> What the task asks
After locating "index dip: (405, 205)" in the listing below, copy that line and each one after it exactly, ending with the line that has "index pip: (515, 256)".

——————

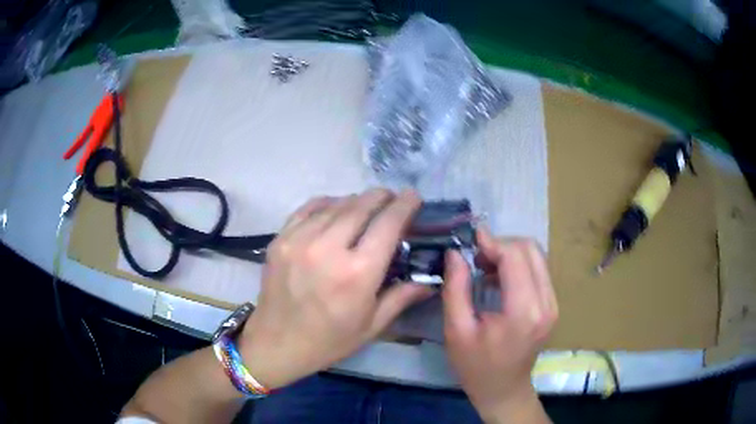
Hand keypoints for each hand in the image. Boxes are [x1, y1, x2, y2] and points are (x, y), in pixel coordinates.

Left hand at [238, 189, 432, 388]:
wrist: (276, 343)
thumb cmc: (329, 341)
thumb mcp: (372, 326)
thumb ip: (402, 297)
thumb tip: (430, 279)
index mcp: (357, 273)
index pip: (388, 224)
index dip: (405, 205)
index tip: (413, 196)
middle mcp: (328, 249)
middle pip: (362, 205)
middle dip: (382, 197)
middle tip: (391, 199)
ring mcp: (300, 240)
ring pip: (336, 204)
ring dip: (356, 200)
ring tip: (366, 206)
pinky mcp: (280, 239)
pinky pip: (308, 208)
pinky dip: (327, 203)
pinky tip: (335, 209)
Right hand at [442, 229, 557, 421]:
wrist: (504, 390)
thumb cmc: (476, 367)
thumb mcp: (456, 331)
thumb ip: (456, 288)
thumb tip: (456, 253)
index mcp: (523, 312)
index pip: (515, 256)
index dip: (491, 242)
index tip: (469, 242)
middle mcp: (546, 303)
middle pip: (530, 249)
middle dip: (501, 245)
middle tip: (475, 258)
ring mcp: (553, 303)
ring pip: (536, 256)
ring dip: (509, 253)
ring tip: (484, 267)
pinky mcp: (552, 305)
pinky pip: (538, 269)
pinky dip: (518, 265)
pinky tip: (498, 279)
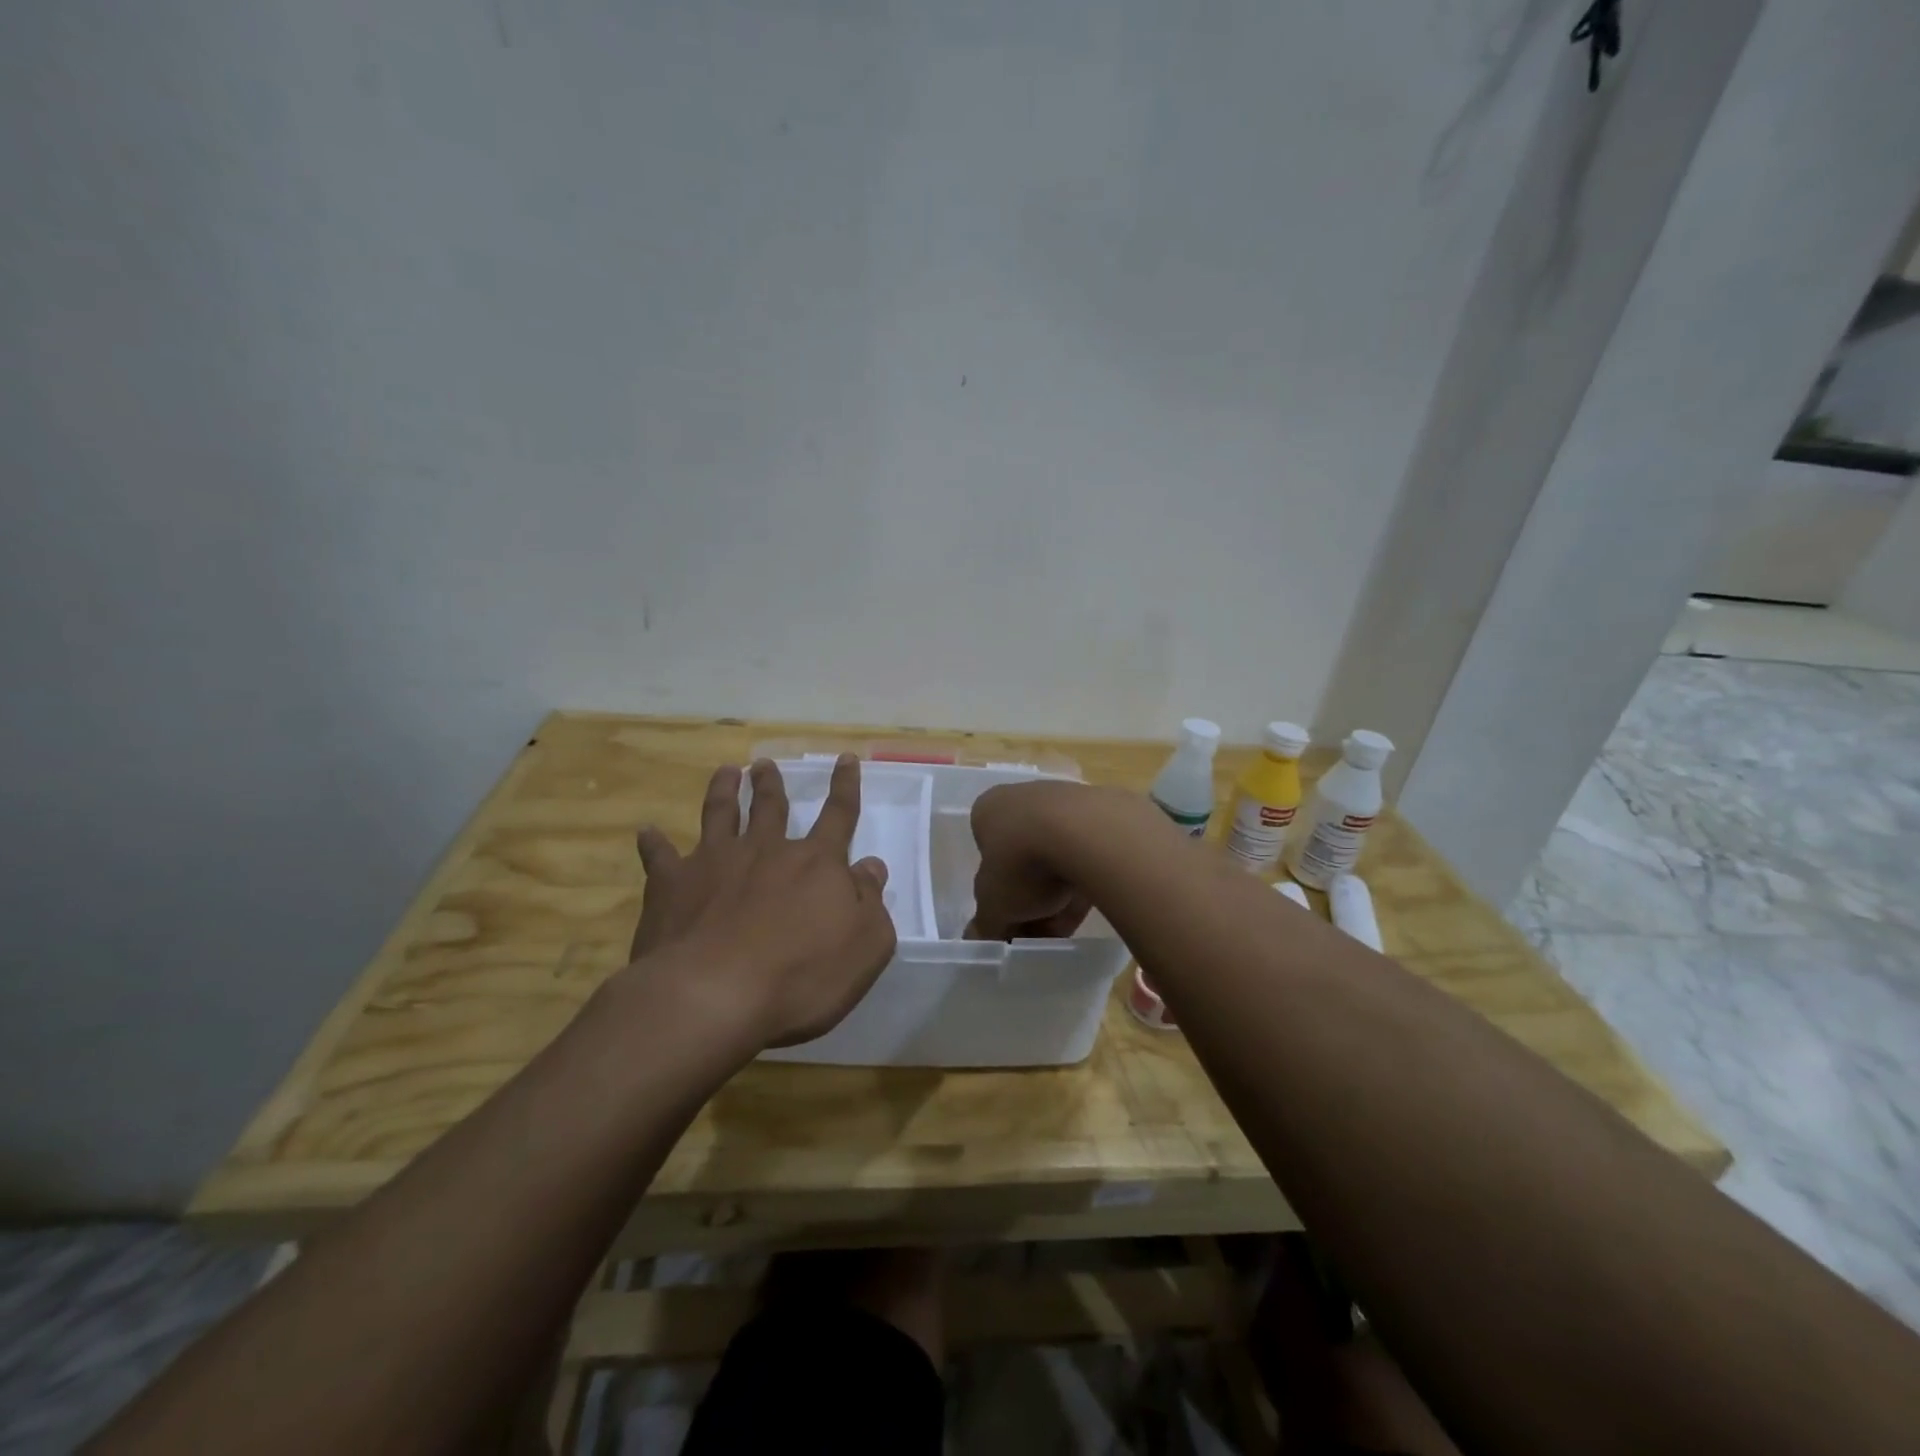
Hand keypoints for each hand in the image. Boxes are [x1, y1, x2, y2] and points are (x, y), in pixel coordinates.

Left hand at [630, 756, 897, 1047]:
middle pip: (771, 806)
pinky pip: (659, 856)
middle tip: (764, 764)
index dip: (845, 787)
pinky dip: (653, 843)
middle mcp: (765, 851)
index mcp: (815, 863)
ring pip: (720, 814)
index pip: (838, 815)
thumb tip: (871, 866)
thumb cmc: (801, 977)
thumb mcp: (865, 946)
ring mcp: (714, 862)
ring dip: (723, 791)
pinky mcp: (671, 885)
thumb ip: (870, 901)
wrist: (713, 995)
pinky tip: (647, 832)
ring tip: (725, 772)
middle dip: (771, 783)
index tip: (845, 758)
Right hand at [969, 781, 1095, 940]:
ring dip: (1057, 897)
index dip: (997, 898)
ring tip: (1065, 929)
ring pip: (1056, 860)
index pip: (987, 858)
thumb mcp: (993, 906)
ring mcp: (1065, 803)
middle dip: (1029, 901)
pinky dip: (1085, 882)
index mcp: (989, 810)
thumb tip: (978, 937)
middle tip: (1038, 932)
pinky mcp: (1102, 814)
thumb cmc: (1022, 862)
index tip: (1009, 924)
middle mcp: (1023, 799)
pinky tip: (1089, 908)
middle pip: (1022, 861)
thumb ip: (985, 925)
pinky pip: (1087, 856)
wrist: (1089, 833)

——————

> Exercise response
index dip: (405, 205)
index tip: (413, 196)
middle mcp: (328, 249)
middle pip: (362, 205)
middle dip: (382, 197)
middle tip: (391, 199)
ring mcp: (300, 240)
ring pip: (336, 204)
ring dip: (356, 200)
ring tip: (366, 206)
pinky mcp: (280, 239)
pinky pip: (308, 208)
pinky dip: (327, 203)
pinky tip: (335, 209)
Right hand at [442, 229, 557, 421]:
wrist: (504, 390)
thumb cmc: (476, 367)
thumb mcp: (456, 331)
thumb ip: (456, 288)
thumb tip: (456, 253)
index mcp: (523, 312)
index pip: (515, 256)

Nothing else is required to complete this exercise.